大矢氏は1972年生まれで、凸版印刷(現TOPPAN)でエレクトロニクスや経営企画の分野を歩み、2023年10月に営業統括の専務執行役員に就任した。2025年にはTOPPAN株式会社の社長に就任し、4月からグループ中枢のCOOを務めていた。グループ経営計画の立案から実務まで幅広く携わっており、次代を担う経営陣の中核とされてきた。
経営統合と高収益化への道筋
新体制の狙いは、グループ会社の異なる事業ポートフォリオを整理し、収益力の底上げを図ることだ。TOPPANエッジは情報ソリューション、TOPPANデジタルはDX事業を主力とし、TOPPANは印刷・エレクトロニクス事業を担っている。これらを統合することで、研究開発や製造体制の重複を削減し、グローバル市場での競争力を高める狙いだ。BU制導入は意思決定の分散と速度向上を目的とし、個別事業の価値向上を推し進める仕組みづくりとなる。同社は2027年を初年度とする新中期計画のもとで、収益構造改革を完遂し「高収益体質への転換」を掲げている。
歴史的転換期の継承へ
TOPPANホールディングスは、旧凸版印刷を中核として通信、情報、パッケージ、エレクトロニクスなど多角的に展開してきた。2019年の社長就任以降、麿氏はデジタル事業の拡大を推進。グループをホールディングス体制に改組し、環境対応やグローバル化にも取り組んできた。資本市場の変化や印刷需要の構造的縮小を背景に、事業モデルの再定義を急いだ格好だ。大矢氏は当時の経営企画本部長として中期計画の策定に関わっており、事業全体を俯瞰できる人材として社内外で広く知られる。社長就任により、これまで構想段階だった統合戦略を実行に移す役割を担うことになる。

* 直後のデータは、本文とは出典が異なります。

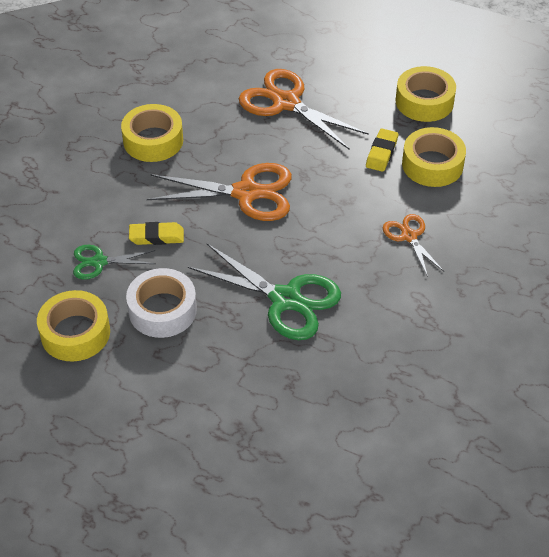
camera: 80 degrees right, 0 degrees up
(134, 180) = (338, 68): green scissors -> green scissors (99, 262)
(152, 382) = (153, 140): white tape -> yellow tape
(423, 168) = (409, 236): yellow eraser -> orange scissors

2020年代に入り、国内印刷業は需要縮小と資材コスト上昇の二重苦に直面してきた。TOPPANはデジタルサービスや部材開発への転換を急ぎ、エレクトロニクス分野を成長軸に据える方針を示している。大矢氏はこの分野で成果を重ねており、その経験がグループ全体の変革に生かされるとみられる。
企業統合の行方に注目集まる
業界関係者は、TOPPAN、TOPPANエッジ、TOPPANデジタルの3社統合が完了すれば、国内印刷・情報産業の再編に影響を与えるとの見方を示す。グループ再編後の運営体制や事業領域の再構築が、同業他社の経営戦略にも波及する可能性があるためだ。特にエレクトロニクス事業はAI・半導体市場の拡大と歩調を合わせた発展が求められ、TOPPANグループとしても投資や技術提携を強化している。大矢氏の昇任は、こうした成長領域での収益拡大を加速させる布陣と位置づけられている。
次期中期計画と課題
2027年3月期に始動する次期計画では、グローバルでの経営一体化に加え、国内外での製造・販売拠点の効率化が焦点となる見込みだ。海外では既に情報通信分野を中心に事業拡大を進めており、統合効果を最大化できるかが問われる。DX・SXを軸とした新規事業の収益化スピードや、人材確保などの経営課題も残る。業界内では、今回のトップ交代が「世代交代にとどまらず、統合後の持続的成長を実証する試金石」との声も上がっている。中期計画の実現度と組織運営の透明性確保が、今後の評価を左右しそうだ。
麿氏の退任後は、取締役会長としてグループ全体の経営監督に専念し、変革の継続性を支える。体制変更を経て、TOPPANホールディングスが「真のグローバル企業への変革」をどこまで具現化できるかが、2026年度以降の主要なテーマとなるだろう。